Address: 1111 Chapel St., New Haven, CT
Tuesday, Wednesday, and Friday: 10:00 am–5:00 pm
Thursday: 10:00 am–8:00 pm
Saturday–Sunday: 11:00 am–5:00 pm
Free and open to the public.
The Yale University Art Gallery collects, preserves, studies, and presents art in all media, from all regions of the globe and across time. The museum’s exceptional collection—numbering nearly 300,000 objects—is the core of its identity. It sustains and catalyzes all we do.
Founded in 1832, the Gallery is the oldest university art museum in America. Today, it is a center for teaching, learning, and scholarship and is a preeminent cultural asset for Yale University, the wider academic community, and the public. The museum is open to all, free of charge, and is committed to engaging audiences through thoughtful, creative, and relevant exhibitions, programs, and publications.
September 9, 2022–January 8, 2023
Bámigbóyè: A Master Sculptor of the Yorùbá Tradition
Bámigbóyè: A Master Sculptor of the Yorùbá Tradition is the first exhibition dedicated to the workshop of the Nigerian artist Moshood Olúṣọmọ Bámigbóyè (ca. 1885–1975). Part of a generation of Yorùbá woodcarvers with flourishing workshops in southwestern Nigeria, Bámigbóyè was highly regarded for the masks that he made in the 1920s and 1930s for ceremonies called Ẹpa. Today, these masks are considered some of the most spectacular and complex works of Yorùbá art ever created. Drawn from the collections of national and international museums, including the Yale University Art Gallery and the National Museum in Lagos, Nigeria, the masks and other sculptures in the exhibition—such as architectural elements from palaces and shrine complexes and objects made for a European clientele—present a nuanced account of the artist’s 50-year career. A selection of textiles, beadwork, metalwork, and ceramics situates Bámigbóyè’s work within the broader scope of 20th-century Yorùbá creative expression, while archival images show how his life and workshop practice reflect the artistic, religious, and political changes taking place in Nigeria at the time. With video footage of an Ẹpa performance staged by the artist’s family in honor of the exhibition Bámigbóyè: A Master Sculptor of the Yorùbá Tradition celebrates the global legacy of this artist while also underscoring his enduring importance to his community.
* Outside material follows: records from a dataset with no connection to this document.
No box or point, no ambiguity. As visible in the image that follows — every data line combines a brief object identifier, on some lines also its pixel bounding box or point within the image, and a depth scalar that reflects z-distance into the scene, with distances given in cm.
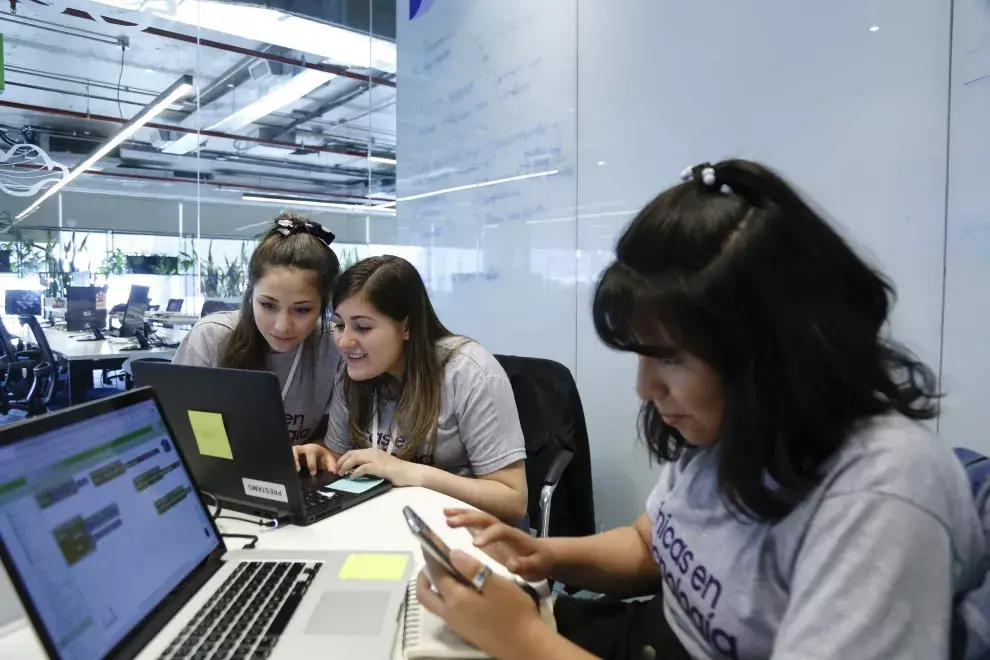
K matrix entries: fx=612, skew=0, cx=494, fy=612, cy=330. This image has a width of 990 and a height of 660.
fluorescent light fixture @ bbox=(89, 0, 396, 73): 371
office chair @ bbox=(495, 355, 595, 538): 180
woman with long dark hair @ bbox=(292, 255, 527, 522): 157
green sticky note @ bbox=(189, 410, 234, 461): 123
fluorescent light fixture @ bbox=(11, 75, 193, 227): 459
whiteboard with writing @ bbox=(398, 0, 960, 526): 142
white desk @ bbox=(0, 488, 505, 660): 111
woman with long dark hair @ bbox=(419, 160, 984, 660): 59
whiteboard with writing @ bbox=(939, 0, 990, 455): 130
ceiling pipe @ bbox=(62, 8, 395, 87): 415
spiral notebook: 78
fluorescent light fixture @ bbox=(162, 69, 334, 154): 494
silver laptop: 63
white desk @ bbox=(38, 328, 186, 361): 424
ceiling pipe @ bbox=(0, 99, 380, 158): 585
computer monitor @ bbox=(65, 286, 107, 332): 543
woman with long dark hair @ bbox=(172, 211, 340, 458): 176
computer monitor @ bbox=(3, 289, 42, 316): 492
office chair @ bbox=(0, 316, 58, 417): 428
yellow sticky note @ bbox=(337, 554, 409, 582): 97
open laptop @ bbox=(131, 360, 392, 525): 115
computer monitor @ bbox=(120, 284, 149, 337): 501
September 9, 2022–January 8, 2023
Fazal Sheikh: Exposures
Fazal Sheikh (born 1965) has spent his career photographing individuals and communities displaced by conflict and environmental change. Acclaimed for his intimate portraits, Sheikh collaborates closely with his subjects to better understand and share their stories. This exhibition features Sheikh’s newest body of work, Exposure (2017–22), as well as an earlier series, Erasure (2010–15). To make Exposure, set in the American Southwest, Sheikh worked closely with the Utah Diné Bikéyah Native American grassroots organization to examine the human and environmental costs of the exploitation of public lands. The expansive landscapes seen in the series pay homage to the spiritual significance of the land, while portraits and collected testimonies reveal the ongoing but often invisible effects of environmental racism, especially on Indigenous inhabitants. In Erasure, Sheikh presents aerial photographs that record the effects of cultivation, displacement, and climate change on the Negev Desert in southern Israel; the series also includes poignant portraits that put a human face to the struggle of Palestinian Bedouins to remain in villages slated for demolition.